Susan Meyers, militante de la ville d'Atlanta, est issue justement de cette base conservatrice. « Une grande majorité d'Américains est opposée à cette loi parce qu'elle empiète sur la liberté individuelle », souligne cette quadragénaire, membre d’un groupe de réflexion sur le système de santé au sein du Parti républicain. « Les Américains ne veulent pas que le gouvernement les oblige à souscrire une assurance maladie. Ils estiment que cette décision leur appartient. Nous croyons en la liberté individuelle et en la responsabilité de tout un chacun. Jamais, le gouvernement ne devrait vous mettre le pistolet sur la tempe pour vous obliger de faire quelque chose contre votre volonté. Les Américains n'aiment pas un gouvernement intrusif et ils voient en cette réforme justement une effrayante expansion du pouvoir fédéral ».
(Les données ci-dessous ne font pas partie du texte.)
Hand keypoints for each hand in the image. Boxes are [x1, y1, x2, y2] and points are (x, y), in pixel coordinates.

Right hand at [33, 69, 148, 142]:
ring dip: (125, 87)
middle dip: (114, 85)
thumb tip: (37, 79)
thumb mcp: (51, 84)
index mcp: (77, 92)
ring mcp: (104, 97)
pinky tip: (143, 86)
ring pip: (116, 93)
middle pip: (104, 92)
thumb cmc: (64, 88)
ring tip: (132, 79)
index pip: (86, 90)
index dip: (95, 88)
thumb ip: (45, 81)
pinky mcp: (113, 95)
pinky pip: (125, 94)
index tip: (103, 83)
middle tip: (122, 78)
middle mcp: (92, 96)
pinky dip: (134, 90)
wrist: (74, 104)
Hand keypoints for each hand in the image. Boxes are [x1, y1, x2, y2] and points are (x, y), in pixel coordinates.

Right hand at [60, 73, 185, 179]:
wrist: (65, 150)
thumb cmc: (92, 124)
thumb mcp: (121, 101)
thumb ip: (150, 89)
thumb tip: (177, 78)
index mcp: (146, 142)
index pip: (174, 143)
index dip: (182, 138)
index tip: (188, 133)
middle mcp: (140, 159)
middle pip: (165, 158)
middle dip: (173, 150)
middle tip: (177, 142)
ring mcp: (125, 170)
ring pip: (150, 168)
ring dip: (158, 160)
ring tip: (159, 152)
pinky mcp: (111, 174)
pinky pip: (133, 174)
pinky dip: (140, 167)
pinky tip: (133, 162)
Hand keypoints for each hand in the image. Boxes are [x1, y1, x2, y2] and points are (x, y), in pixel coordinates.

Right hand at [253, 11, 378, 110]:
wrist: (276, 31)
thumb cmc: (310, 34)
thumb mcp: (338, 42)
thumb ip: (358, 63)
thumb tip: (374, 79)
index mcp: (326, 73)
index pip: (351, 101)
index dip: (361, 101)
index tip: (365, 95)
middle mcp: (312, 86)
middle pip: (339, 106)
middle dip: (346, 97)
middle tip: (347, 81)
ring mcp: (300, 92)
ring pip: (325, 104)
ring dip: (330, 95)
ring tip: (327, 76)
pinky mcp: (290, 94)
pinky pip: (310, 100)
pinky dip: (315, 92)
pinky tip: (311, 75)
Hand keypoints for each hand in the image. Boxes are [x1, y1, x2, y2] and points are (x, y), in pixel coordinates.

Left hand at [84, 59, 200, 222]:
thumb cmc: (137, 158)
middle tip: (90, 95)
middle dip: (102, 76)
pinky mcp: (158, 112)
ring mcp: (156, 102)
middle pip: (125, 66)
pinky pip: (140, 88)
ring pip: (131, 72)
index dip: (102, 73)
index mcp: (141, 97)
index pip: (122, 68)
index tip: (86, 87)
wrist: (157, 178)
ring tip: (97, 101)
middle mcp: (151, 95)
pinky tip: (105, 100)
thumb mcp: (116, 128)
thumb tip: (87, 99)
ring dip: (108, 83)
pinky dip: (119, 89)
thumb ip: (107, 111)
Après la validation constitutionnelle de la loi, Barack Obama voudrait changer de sujet
Selon les derniers sondages, 56% des Américains se disent toujours opposés à la réforme de la santé. « Ce qui n’est pas étonnant, puisque la loi n’entrera en vigueur dans sa totalité qu’en 2014 et que les Américains ne voient donc pas encore les bénéfices potentiels qu’ils pourraient en tirer », analyse Dick Howard.
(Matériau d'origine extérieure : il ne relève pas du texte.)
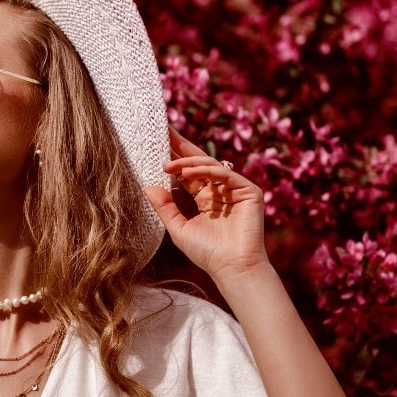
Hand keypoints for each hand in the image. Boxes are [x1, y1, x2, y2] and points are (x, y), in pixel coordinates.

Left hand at [144, 125, 270, 281]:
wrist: (231, 267)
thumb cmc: (207, 252)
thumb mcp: (178, 227)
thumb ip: (165, 206)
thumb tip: (147, 186)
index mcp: (204, 197)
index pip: (187, 172)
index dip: (173, 157)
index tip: (156, 140)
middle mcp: (219, 190)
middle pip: (198, 162)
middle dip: (180, 146)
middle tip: (162, 129)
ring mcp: (234, 189)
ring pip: (210, 165)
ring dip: (188, 162)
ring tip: (168, 164)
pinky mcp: (248, 191)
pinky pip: (225, 174)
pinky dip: (206, 171)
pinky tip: (188, 171)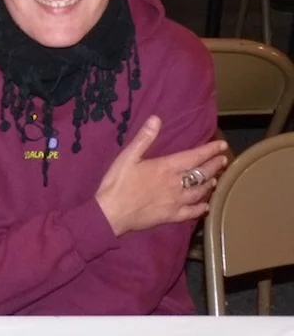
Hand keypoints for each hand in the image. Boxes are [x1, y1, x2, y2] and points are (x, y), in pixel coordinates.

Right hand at [95, 115, 228, 236]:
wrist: (112, 212)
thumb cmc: (117, 183)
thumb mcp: (127, 157)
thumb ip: (144, 138)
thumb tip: (156, 119)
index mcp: (166, 167)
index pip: (194, 157)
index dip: (210, 150)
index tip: (222, 145)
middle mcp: (176, 184)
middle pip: (201, 174)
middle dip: (214, 165)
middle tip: (223, 160)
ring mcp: (176, 201)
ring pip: (199, 192)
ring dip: (209, 184)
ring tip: (215, 179)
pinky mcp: (171, 216)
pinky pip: (191, 212)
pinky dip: (200, 208)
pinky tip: (205, 206)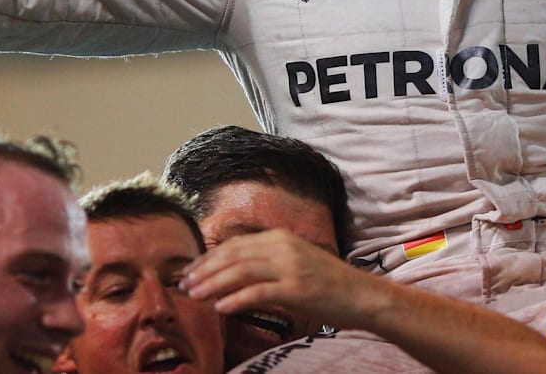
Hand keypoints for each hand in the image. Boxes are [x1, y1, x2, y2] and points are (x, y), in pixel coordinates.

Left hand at [182, 229, 378, 328]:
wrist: (362, 295)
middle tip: (183, 284)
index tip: (190, 272)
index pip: (234, 245)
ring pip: (241, 271)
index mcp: (281, 238)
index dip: (208, 258)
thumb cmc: (328, 285)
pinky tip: (221, 308)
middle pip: (232, 255)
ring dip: (213, 284)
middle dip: (204, 270)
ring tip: (194, 296)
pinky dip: (236, 299)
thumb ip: (268, 264)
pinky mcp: (297, 288)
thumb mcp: (296, 264)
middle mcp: (283, 247)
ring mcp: (291, 266)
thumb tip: (233, 276)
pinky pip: (259, 292)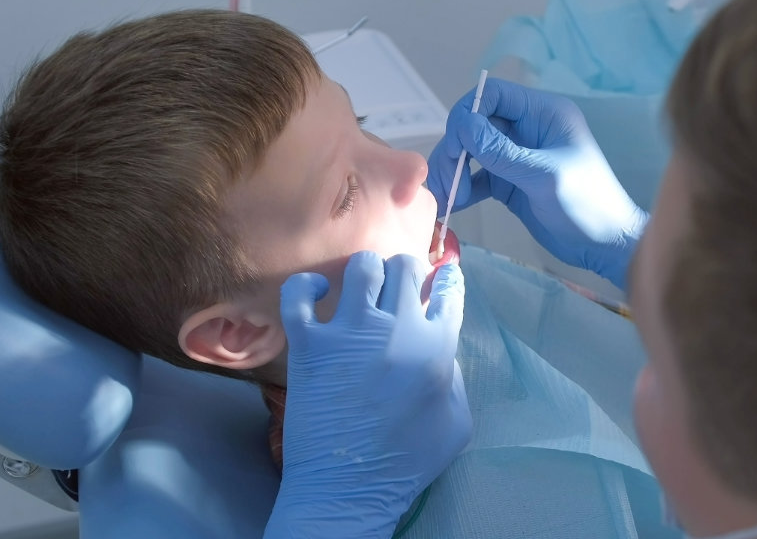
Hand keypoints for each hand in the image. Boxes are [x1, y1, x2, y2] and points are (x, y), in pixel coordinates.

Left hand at [265, 252, 469, 538]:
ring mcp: (350, 333)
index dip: (446, 278)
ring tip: (362, 288)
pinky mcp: (310, 344)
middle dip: (405, 271)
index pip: (448, 291)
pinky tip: (316, 295)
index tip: (438, 277)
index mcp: (436, 348)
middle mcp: (396, 330)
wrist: (348, 488)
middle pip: (404, 267)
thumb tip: (438, 348)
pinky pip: (299, 293)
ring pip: (361, 267)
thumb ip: (454, 377)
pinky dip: (307, 286)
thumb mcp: (456, 423)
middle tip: (397, 287)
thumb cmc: (406, 463)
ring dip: (365, 271)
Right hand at [428, 78, 647, 288]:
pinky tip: (453, 205)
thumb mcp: (544, 176)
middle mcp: (526, 129)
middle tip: (447, 181)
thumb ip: (501, 151)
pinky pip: (477, 177)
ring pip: (471, 151)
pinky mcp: (509, 182)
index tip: (455, 145)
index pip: (493, 95)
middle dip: (455, 149)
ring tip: (447, 199)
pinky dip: (462, 188)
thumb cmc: (586, 203)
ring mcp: (516, 156)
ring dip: (454, 171)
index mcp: (543, 114)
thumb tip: (462, 125)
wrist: (604, 244)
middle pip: (475, 124)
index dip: (467, 114)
Le scepticisme de ces concitoyens explique probablement aussi, pourquoi Barack Obama a choisi de ne pas s'éternisé sur sa victoire devant la Cour suprême mais a recentré sa campagne sur les autres grands thématiques du moment, à savoir : la crise économique, la création d'emplois et la justice fiscale.
Si les démocrates voudraient bien tourner la page, ils pourraient néanmoins se voir obligés de réagir à la campagne virulente des républicains, surtout quand il s’agit de convaincre les fameux « swing voters », ces électeurs, qui votent tantôt républicain, tantôt démocrate. « La plupart des Américains se sont déjà forgés une opinion sur la loi de la santé et ils ne changeront plus d’avis. Maintenant il s’agit donc de convaincre les indécis, puisque c’est de leur vote que tout dépend », fait remarquer Evelyne Thévenard. « Le flot de publicité négative du Tea Party et d’autres groupes conservateurs réussira t-il à persuader les électeurs indépendants ? Ou bien, les démocrates et le président trouveront-ils enfin la pédagogie adéquate pour expliquer leur réforme aux Américains et à les rallier à leur position », se demande l’universitaire qui conclut : « Pour les deux candidats c'est en tout cas un pari très risqué que de faire de cette réforme de la santé ou de l'abrogation de la réforme de la santé un enjeu central des élections ».